--- Problem details ---
Once the pictures are set aside, copy the records below exactly as they stand.

Data to process Block Start

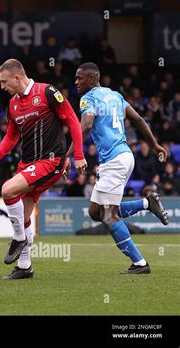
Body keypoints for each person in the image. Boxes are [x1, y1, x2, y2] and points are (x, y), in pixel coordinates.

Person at [0, 59, 86, 280]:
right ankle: (24, 266)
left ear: (17, 77)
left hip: (50, 161)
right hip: (28, 164)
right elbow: (11, 136)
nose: (2, 86)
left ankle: (19, 239)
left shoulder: (48, 92)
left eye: (4, 81)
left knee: (7, 190)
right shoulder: (13, 104)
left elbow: (73, 122)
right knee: (24, 217)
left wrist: (78, 156)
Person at [66, 62, 169, 275]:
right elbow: (138, 119)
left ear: (92, 79)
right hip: (124, 156)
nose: (76, 82)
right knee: (96, 212)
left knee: (108, 215)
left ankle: (139, 263)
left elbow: (85, 125)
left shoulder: (89, 98)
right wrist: (154, 144)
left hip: (114, 160)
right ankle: (146, 202)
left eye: (79, 78)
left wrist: (70, 155)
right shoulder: (115, 96)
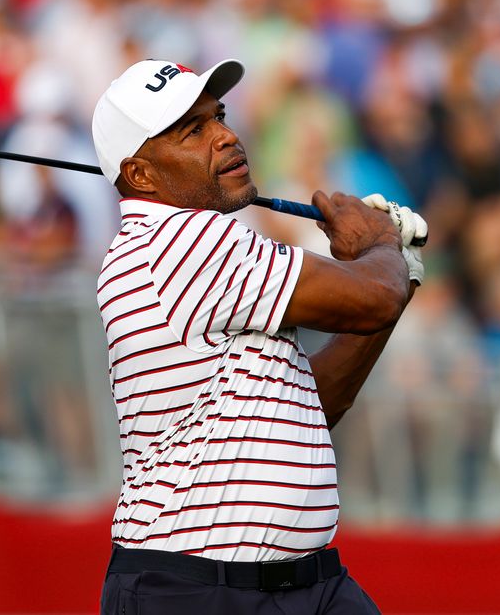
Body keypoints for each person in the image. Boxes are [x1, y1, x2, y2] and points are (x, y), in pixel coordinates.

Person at [92, 59, 425, 614]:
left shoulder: (200, 244)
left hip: (301, 585)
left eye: (218, 116)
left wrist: (398, 268)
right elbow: (371, 297)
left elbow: (315, 403)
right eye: (192, 131)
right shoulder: (183, 240)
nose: (226, 135)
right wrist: (380, 246)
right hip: (195, 588)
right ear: (143, 176)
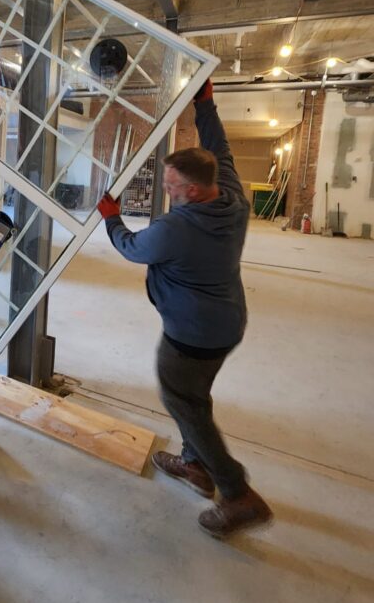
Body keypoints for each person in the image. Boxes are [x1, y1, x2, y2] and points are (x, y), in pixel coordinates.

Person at [97, 79, 272, 539]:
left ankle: (237, 493)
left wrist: (111, 218)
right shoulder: (230, 196)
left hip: (191, 334)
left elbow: (132, 247)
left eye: (172, 185)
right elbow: (220, 149)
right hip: (226, 323)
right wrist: (205, 106)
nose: (166, 189)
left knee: (182, 401)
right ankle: (195, 465)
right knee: (196, 396)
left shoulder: (177, 229)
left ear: (193, 191)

Data to process Block End

--- Solution to this exercise ---
Body keypoints for each person in the image. Boxes are [x1, y1, x2, y2] and points are (x, y), in pixel coordinates.

Person at [0, 59, 86, 280]:
right ankle: (24, 266)
left ear: (17, 77)
left hip: (50, 161)
right hip: (28, 164)
right elbow: (11, 136)
nose: (2, 86)
left ankle: (19, 239)
left shoulder: (48, 92)
left eye: (4, 81)
left knee: (7, 190)
right shoulder: (13, 104)
left elbow: (73, 122)
right knee: (24, 217)
left wrist: (78, 156)
Person at [66, 62, 169, 275]:
right elbow: (138, 119)
left ear: (92, 79)
right hip: (124, 156)
nose: (76, 82)
right knee: (96, 212)
left knee: (108, 215)
left ankle: (139, 263)
left elbow: (85, 125)
left shoulder: (89, 98)
right wrist: (154, 144)
left hip: (114, 160)
right ankle: (146, 202)
left eye: (79, 78)
left wrist: (70, 155)
right shoulder: (115, 96)
Body keypoints for each person in the image. Boxes are [x1, y1, x2, y2] and points are (x, y), in pixel coordinates.

Person at [92, 59, 425, 614]:
left shoulder: (200, 244)
left hip: (301, 585)
left eye: (218, 116)
left wrist: (398, 268)
right elbow: (371, 297)
left elbow: (315, 403)
right eye: (192, 131)
right shoulder: (183, 240)
nose: (226, 135)
right wrist: (380, 246)
right hip: (195, 588)
right ear: (143, 176)
Body keypoints for each person in the image. Boxes are [x1, y1, x2, y2] and points are (x, y), in pixel coordinates.

Person at [97, 79, 272, 539]:
left ankle: (237, 493)
left wrist: (111, 218)
right shoulder: (230, 196)
left hip: (191, 334)
left elbow: (132, 247)
left eye: (172, 185)
right elbow: (220, 149)
right hip: (226, 323)
right wrist: (205, 106)
nose: (166, 189)
left knee: (182, 401)
right ankle: (195, 465)
right knee: (196, 396)
left shoulder: (177, 229)
left ear: (193, 191)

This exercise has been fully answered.